# [Information shown]
····················

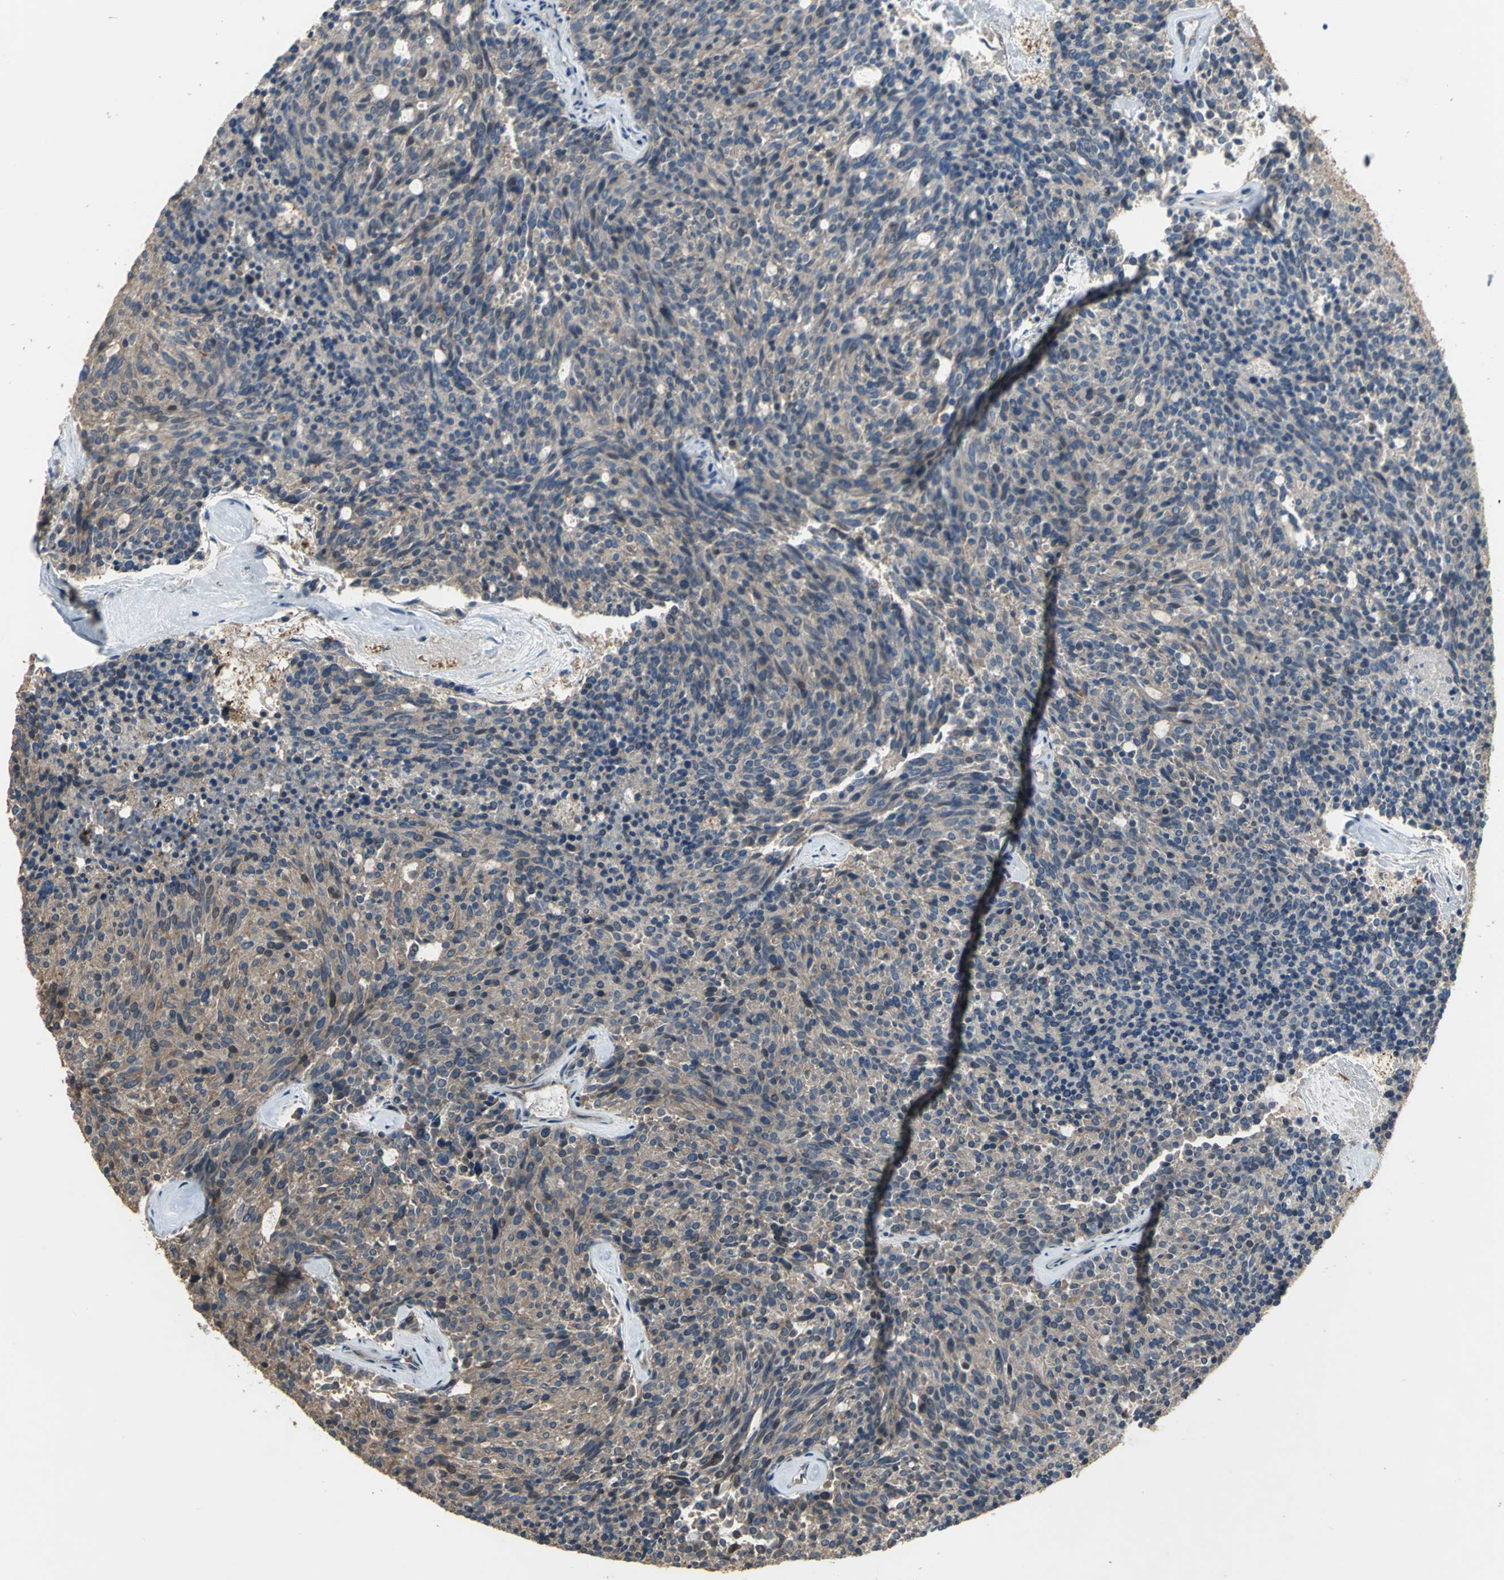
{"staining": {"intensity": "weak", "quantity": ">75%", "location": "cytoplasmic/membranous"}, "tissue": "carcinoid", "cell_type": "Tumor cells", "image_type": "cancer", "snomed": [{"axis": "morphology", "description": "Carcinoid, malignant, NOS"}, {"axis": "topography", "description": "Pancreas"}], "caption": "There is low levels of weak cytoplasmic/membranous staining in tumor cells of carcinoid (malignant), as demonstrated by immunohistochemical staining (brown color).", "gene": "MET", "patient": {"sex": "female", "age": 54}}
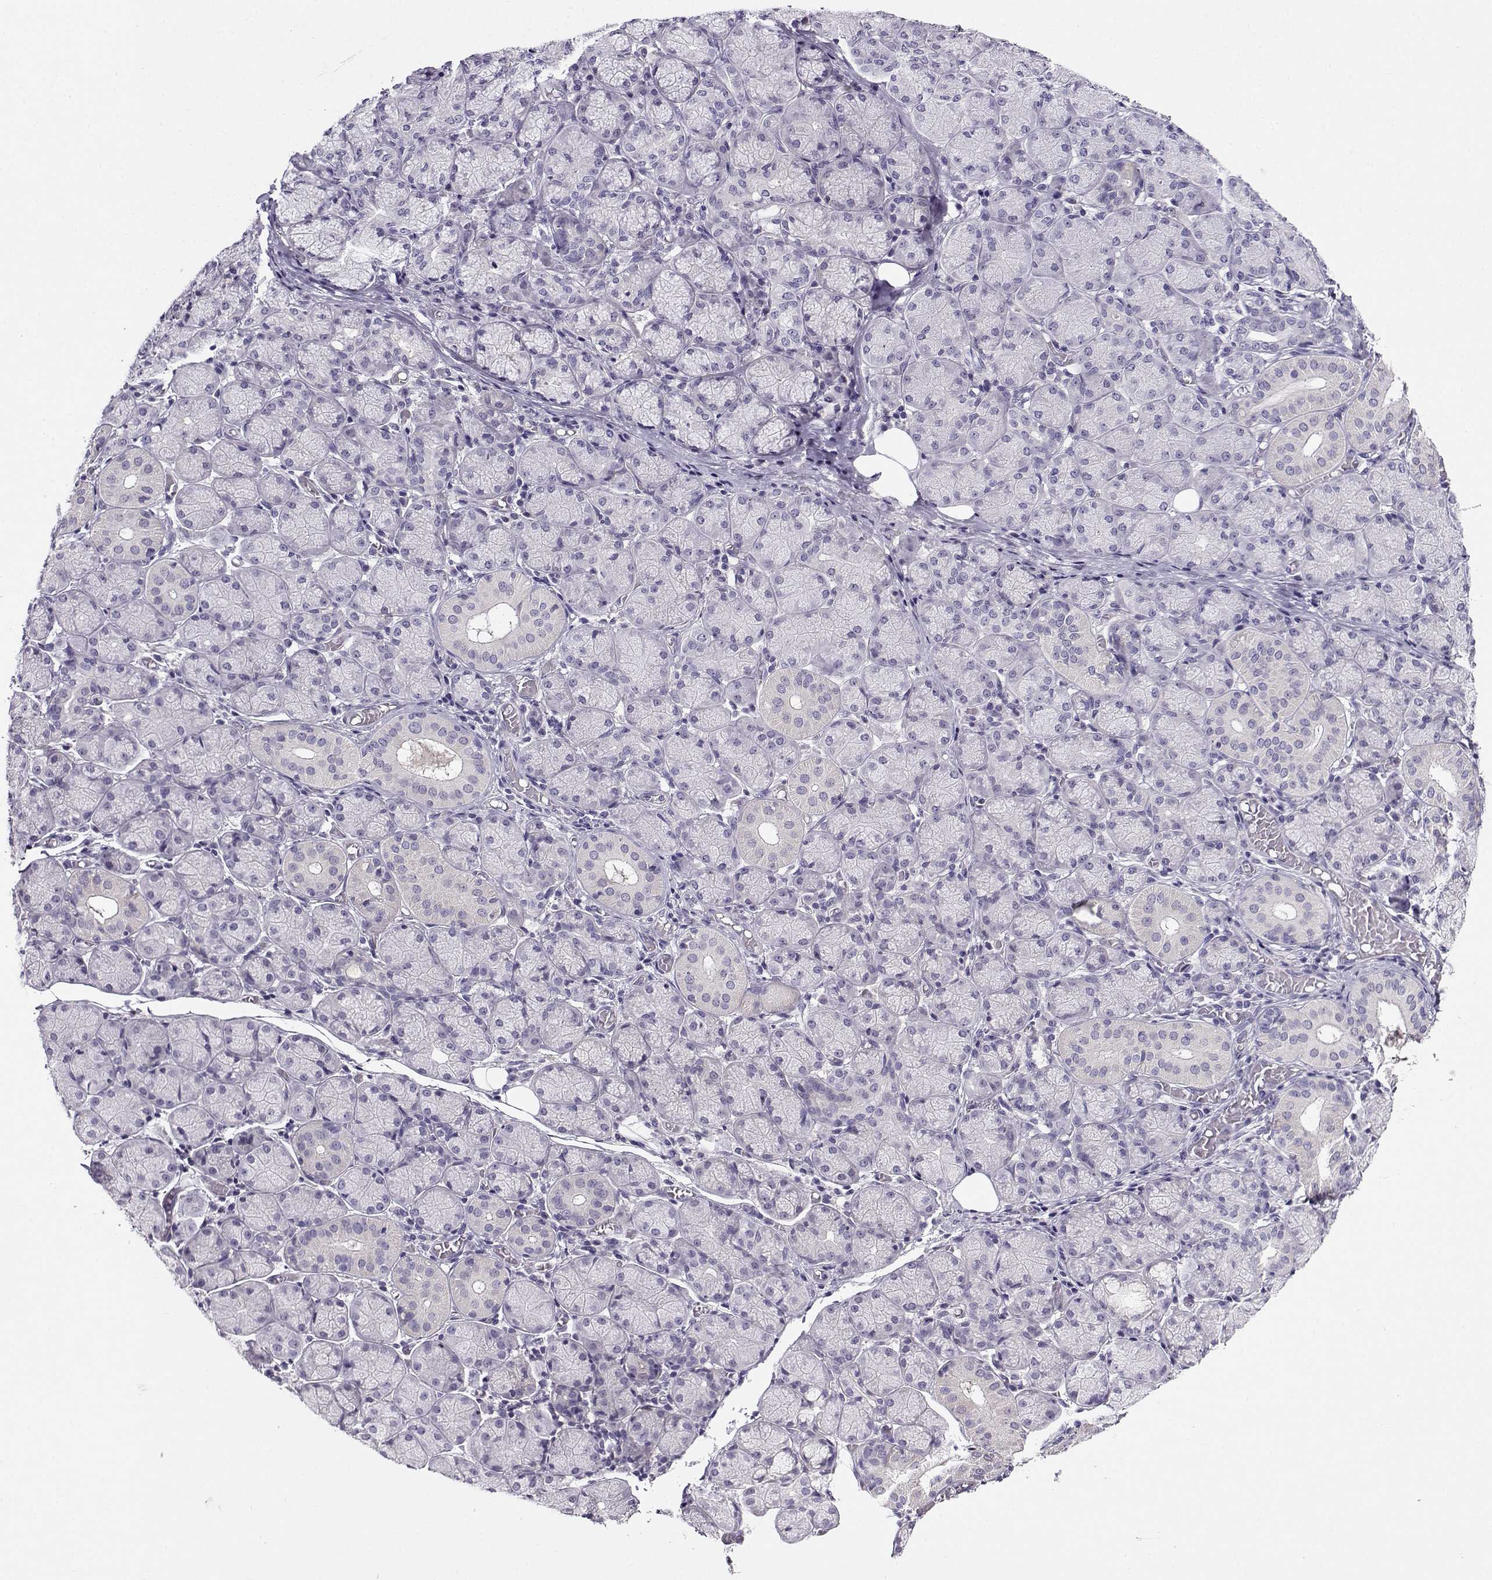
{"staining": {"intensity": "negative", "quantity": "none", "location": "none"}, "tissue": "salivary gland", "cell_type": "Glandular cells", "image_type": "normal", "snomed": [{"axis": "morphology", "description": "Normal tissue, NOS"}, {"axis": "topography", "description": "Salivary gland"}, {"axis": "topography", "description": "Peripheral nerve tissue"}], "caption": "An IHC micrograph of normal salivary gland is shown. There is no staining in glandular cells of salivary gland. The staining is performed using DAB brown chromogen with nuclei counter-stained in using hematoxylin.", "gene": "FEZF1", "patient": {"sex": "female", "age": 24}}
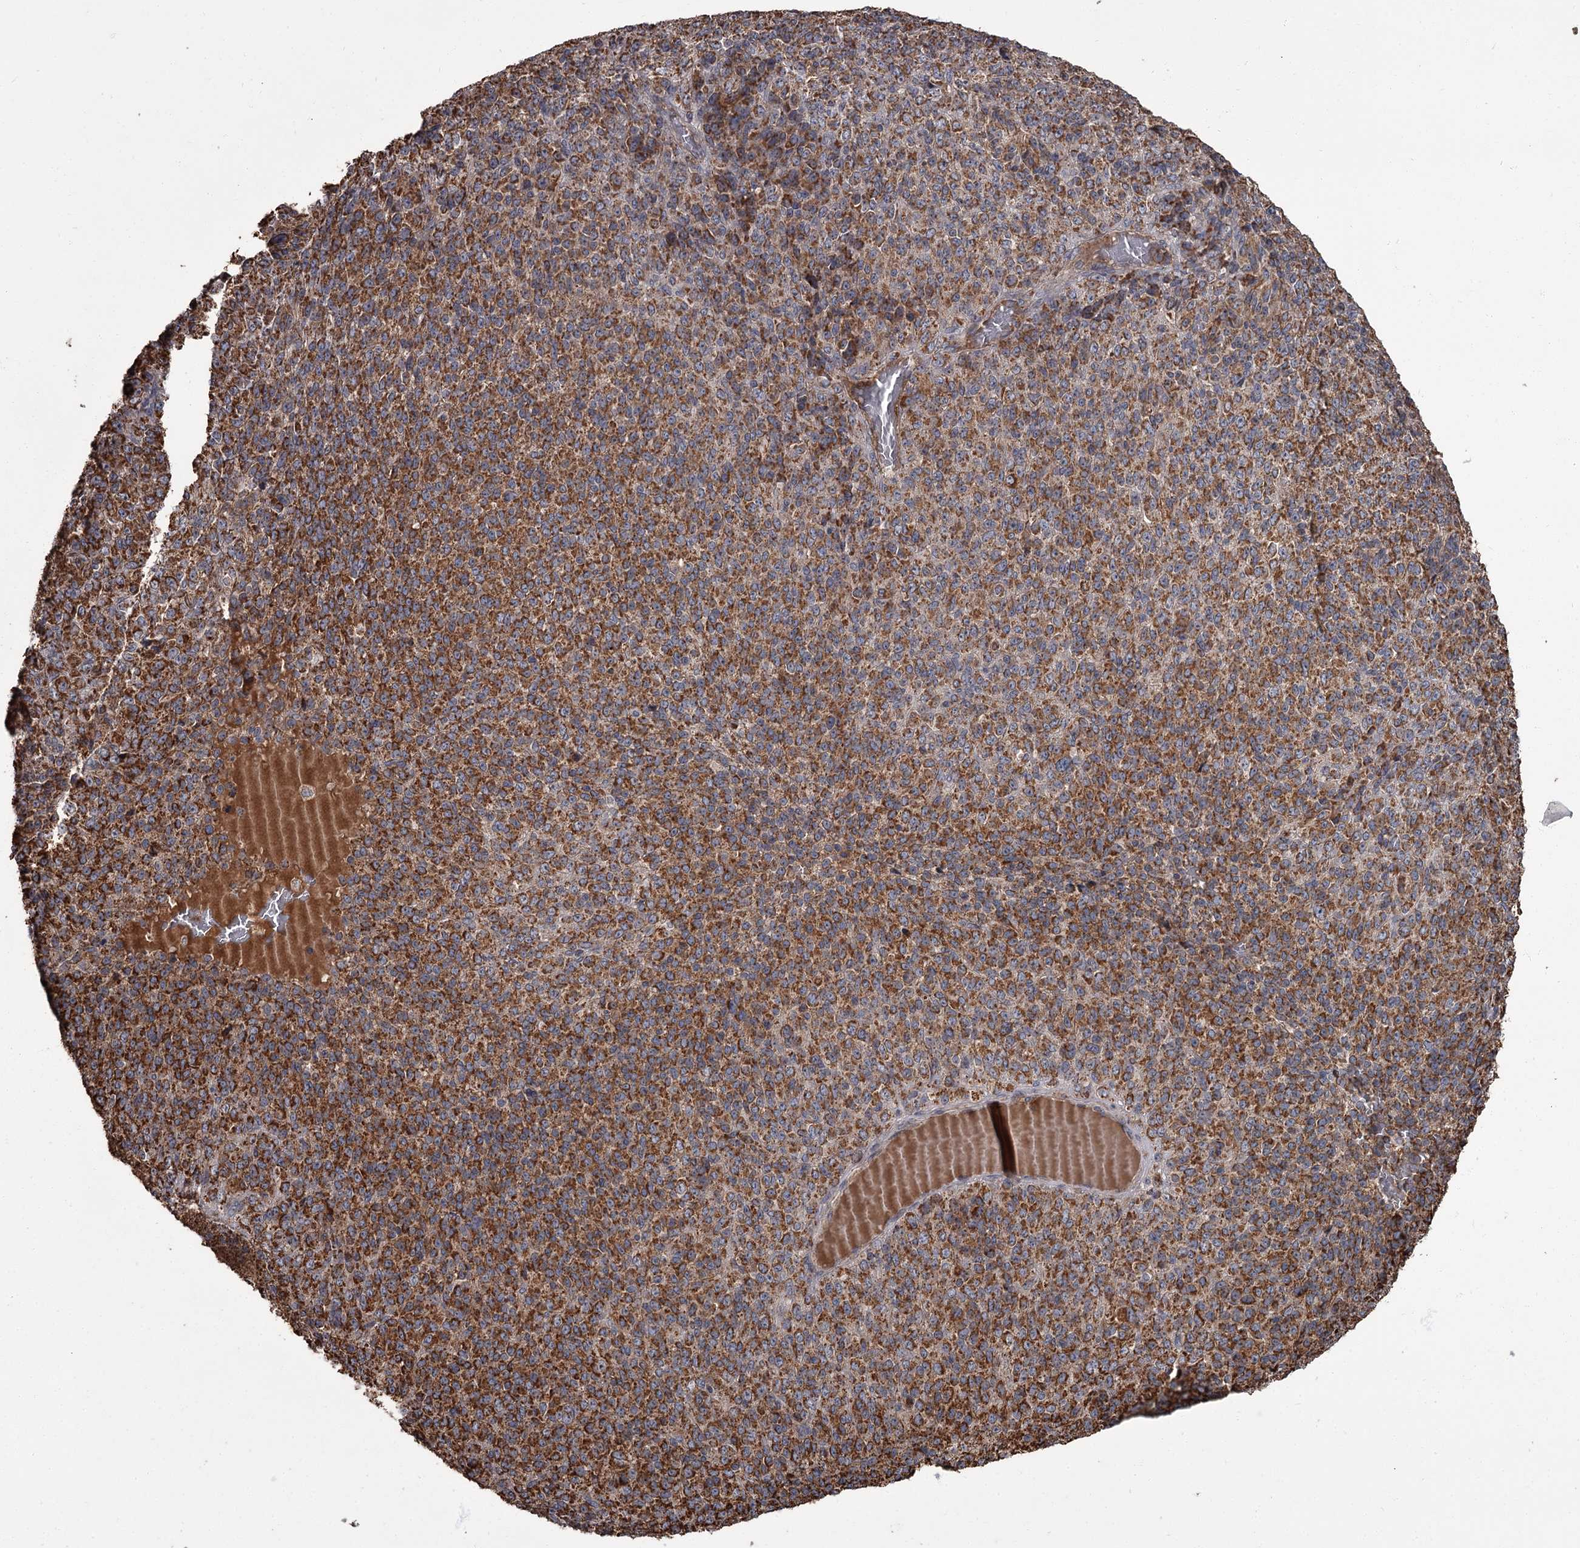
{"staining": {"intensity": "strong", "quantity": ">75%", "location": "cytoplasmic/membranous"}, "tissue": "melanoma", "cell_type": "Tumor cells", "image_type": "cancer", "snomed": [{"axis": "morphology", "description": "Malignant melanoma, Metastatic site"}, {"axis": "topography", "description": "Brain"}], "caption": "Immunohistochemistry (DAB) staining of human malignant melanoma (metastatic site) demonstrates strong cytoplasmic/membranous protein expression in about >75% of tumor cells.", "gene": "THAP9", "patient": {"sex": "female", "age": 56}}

····················

# [What the exercise asks]
From the data above, copy each line with the string "tumor" in it.

# [Result of the exercise]
{"staining": {"intensity": "weak", "quantity": ">75%", "location": "cytoplasmic/membranous"}, "tissue": "carcinoid", "cell_type": "Tumor cells", "image_type": "cancer", "snomed": [{"axis": "morphology", "description": "Carcinoid, malignant, NOS"}, {"axis": "topography", "description": "Pancreas"}], "caption": "There is low levels of weak cytoplasmic/membranous staining in tumor cells of carcinoid (malignant), as demonstrated by immunohistochemical staining (brown color).", "gene": "MET", "patient": {"sex": "female", "age": 54}}
{"staining": {"intensity": "strong", "quantity": ">75%", "location": "cytoplasmic/membranous"}, "tissue": "melanoma", "cell_type": "Tumor cells", "image_type": "cancer", "snomed": [{"axis": "morphology", "description": "Malignant melanoma, Metastatic site"}, {"axis": "topography", "description": "Brain"}], "caption": "Immunohistochemistry (DAB) staining of human malignant melanoma (metastatic site) demonstrates strong cytoplasmic/membranous protein expression in about >75% of tumor cells.", "gene": "THAP9", "patient": {"sex": "female", "age": 56}}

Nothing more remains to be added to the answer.